Scale AtlasChapter 2 of 89 termsUpdated 2026-05-10
Interconnect
The wires and switches that turn many GPUs into one. NVLink lanes inside the box, NVSwitch crossbars across the rack, InfiniBand or RoCE between racks. Each tier costs a different number of bytes and microseconds, and topology design is the act of choosing which traffic sees which tier.
Bisection Bandwidth
Bisection = total BW between any two halves of the fabric. Figure of merit for all-to-all. A non-blocking fat-tree has bisection ~= N/2 x line rate.
GPUDirect RDMA
GPUDirect RDMA lets the NIC DMA bytes straight from a remote GPU's HBM to the local GPU's HBM, bypassing both CPUs. Without it, IB tops out at PCIe-bounce speed.
InfiniBand NDR vs HDR
NDR (400 Gb/s, 50 GB/s per port) doubles HDR (200 Gb/s, 25 GB/s) per port. Per-node aggregate goes from 200 GB/s to 400 GB/s. Switch radix and rack power both shift.
NVL72 Domain
GB200 NVL72 turns one rack into one NVLink domain: 72 GPUs, 13.5 TB pooled HBM3e, 130 TB/s aggregate fabric. Bigger than any single node has ever been.

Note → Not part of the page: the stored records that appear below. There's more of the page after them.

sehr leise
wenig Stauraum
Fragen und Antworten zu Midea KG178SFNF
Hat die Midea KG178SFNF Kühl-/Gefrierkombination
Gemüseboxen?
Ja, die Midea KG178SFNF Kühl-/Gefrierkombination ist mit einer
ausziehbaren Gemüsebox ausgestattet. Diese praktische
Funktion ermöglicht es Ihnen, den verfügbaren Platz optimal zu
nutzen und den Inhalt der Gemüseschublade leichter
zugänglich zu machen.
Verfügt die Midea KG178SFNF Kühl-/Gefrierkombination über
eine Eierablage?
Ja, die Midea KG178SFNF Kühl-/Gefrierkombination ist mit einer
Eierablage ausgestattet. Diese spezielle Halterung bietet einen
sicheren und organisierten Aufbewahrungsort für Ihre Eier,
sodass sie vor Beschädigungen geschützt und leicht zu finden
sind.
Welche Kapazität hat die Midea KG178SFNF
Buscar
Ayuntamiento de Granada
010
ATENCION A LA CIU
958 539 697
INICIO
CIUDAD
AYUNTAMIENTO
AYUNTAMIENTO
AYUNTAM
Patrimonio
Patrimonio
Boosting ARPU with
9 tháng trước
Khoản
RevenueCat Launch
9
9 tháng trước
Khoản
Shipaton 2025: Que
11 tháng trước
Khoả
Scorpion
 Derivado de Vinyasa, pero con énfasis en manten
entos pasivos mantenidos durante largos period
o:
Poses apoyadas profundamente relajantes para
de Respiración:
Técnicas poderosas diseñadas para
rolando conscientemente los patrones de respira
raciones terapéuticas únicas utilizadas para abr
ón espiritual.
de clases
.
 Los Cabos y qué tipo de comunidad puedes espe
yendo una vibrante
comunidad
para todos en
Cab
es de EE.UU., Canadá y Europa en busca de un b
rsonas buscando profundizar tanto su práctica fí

NVLink and NVSwitch Topology
NVSwitch is a non-blocking crossbar that gives every GPU a full-rate path to every other GPU inside the node. HGX H100: 4 NVSwitches, 8 GPUs, 7.2 TB/s aggregate.
NVLink Bandwidth Math
NVLink bandwidth = lanes per GPU times per-lane GB/s. H100 NVLink4: 18 x 50 = 900 GB/s. B200 NVLink5: 18 x 100 = 1.8 TB/s. Half is in, half is out.
Rail-Optimized Fat-Tree
8 GPU rails per node land on 8 dedicated leaf switches. All-reduce on rail 0 sees zero contention from all-reduce on rail 1. 1:1 oversubscription leaf-to-spine.
RoCE vs InfiniBand
RoCE v2 is RDMA over UDP/IP with PFC + ECN for losslessness. IB native runs link-level credits. IB is appliance-deterministic; RoCE puts your Ethernet team on the hook.
Topology-Aware Placement
Place TP groups inside one NVLink domain, DP groups across IB. Wrong placement (TP across IB) costs ~50x. Slurm topology.conf and k8s topology hints make it automatic.